I need more info. I do like the 401K where I work as they match some funds so its a good deal. The problem is that my wages have not gone up with the cost of living in 10 years so getting by in life and adding to retirement just gets tougher and tougher. With what retirement age is for Social Security I will likely die before I can see any benefit, and I bet if I retire early without SS assistance they will find a way to make that impossible(tax). For those of us who cannot put much into savings the 401K already locks up the money making hardship withdrawals costly causing some of us to just reduce it to the minimum to obtain the company match leaving us to find other vehicles to keep some money easy to reach.
wow,,, i read some of the comments here and it would appear many are simply untrained and really do not understand how these investments work,
simply put, you are deferring tax on a fancy savings accounts or a mutual fund to withdrawal the monies at a later date. so by "investing" you are reducing your tax burden marginally with today's rate for an unknown tax rate in the future. so you really think the rate is going to go down!!! lol
just invest your money in after tax plans so when you withdrawal - first there is no age limit and second there is no tax liability. so simple - you are NOT saving any tax liabilities or amounts you will pay, you are only increasing the amount when you withdrawal.
People are blaming Obama when it is only Congress that passes the laws. Congress is filled with rich men who have a great health plan and a super pension plan that no other workers in America will ever see.
One of the problems Americans face is that Congress keeps on changing the pension and 401K rules. When Congress needs money, they change the rules.
I have been losing money on my 401K, as much as a years worth of savings in one day. I am down about one third and will soon have to start drawing out my 401K money so it can be taxed. What I though was a good and save investment turned out to be mostly losses. I did not pay taxes on what I put in but my investments are way below what I invested. Most of my various employers have quit matching a long time ago. It was assumed that I would be in a lower tax bracket when I retired and paid taxes on my 401K withdrawals but no Congress will simply find a way to tax me more. My Social Security taxable income rises when I get my 401K money so I lose doubly.

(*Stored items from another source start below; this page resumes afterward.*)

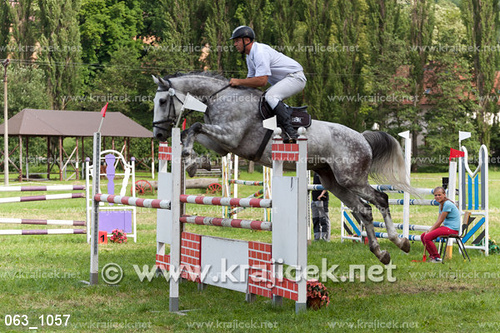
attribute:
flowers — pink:
[308, 282, 330, 311]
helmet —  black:
[226, 22, 268, 44]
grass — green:
[1, 162, 498, 324]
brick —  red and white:
[120, 225, 338, 309]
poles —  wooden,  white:
[150, 128, 485, 309]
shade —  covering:
[0, 107, 161, 138]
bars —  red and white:
[93, 190, 168, 212]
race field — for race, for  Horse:
[1, 73, 497, 331]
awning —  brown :
[0, 102, 146, 174]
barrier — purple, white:
[0, 170, 103, 249]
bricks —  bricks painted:
[136, 217, 322, 306]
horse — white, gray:
[160, 81, 440, 265]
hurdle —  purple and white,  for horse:
[0, 185, 88, 237]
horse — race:
[183, 61, 368, 199]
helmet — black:
[228, 22, 257, 44]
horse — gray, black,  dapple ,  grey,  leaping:
[144, 67, 411, 264]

No wonder there are people protesting on Wall Street and why people have so little faith in Congress.
For those who blame Obama, remember this crap has been going on for a very long long time.
HERE Is More of the HOPE And Change we were told was coming
Thanks Obama,it is time to leave the office while there is still a USA
I could honesty give a crap less. I'll probably have to work until I die anyway since the retirement age will probably be 72 or higher by the time I can retire.

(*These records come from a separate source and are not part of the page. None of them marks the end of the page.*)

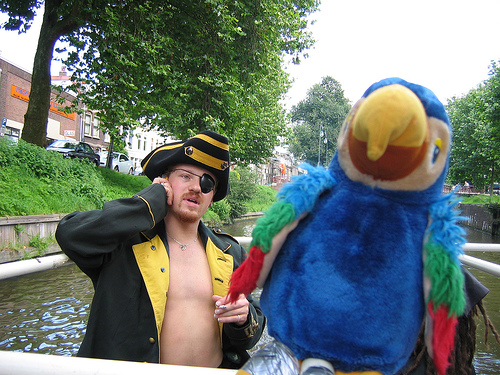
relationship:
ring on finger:
[166, 175, 170, 187] [154, 178, 172, 187]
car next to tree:
[42, 136, 100, 166] [0, 0, 312, 147]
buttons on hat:
[170, 138, 245, 175] [140, 127, 236, 204]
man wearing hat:
[48, 130, 271, 370] [120, 128, 250, 208]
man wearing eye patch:
[56, 133, 266, 370] [200, 173, 212, 193]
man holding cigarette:
[48, 130, 271, 370] [209, 295, 234, 313]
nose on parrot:
[350, 82, 425, 156] [225, 77, 490, 372]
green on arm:
[253, 218, 278, 244] [424, 242, 471, 316]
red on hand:
[222, 251, 264, 305] [208, 289, 250, 324]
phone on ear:
[159, 170, 169, 192] [159, 170, 173, 191]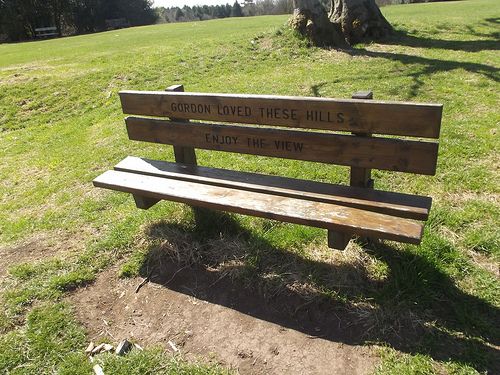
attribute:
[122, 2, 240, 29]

When you put your money in the 401k or any retirement plan other than specific investments you don't know how your money is specifically getting invested.
I would rather work my whole life than support companies that I don't agree with their practices and Wall Street. In my opinion the stock market is just as bad as the oil companies because the stock prices don't only reflect the company, they are too heavily influenced by speculation and external events that often shouldn't affect their value.
I'm voting with my money and not taking the 401k, or stock market for that matter, route.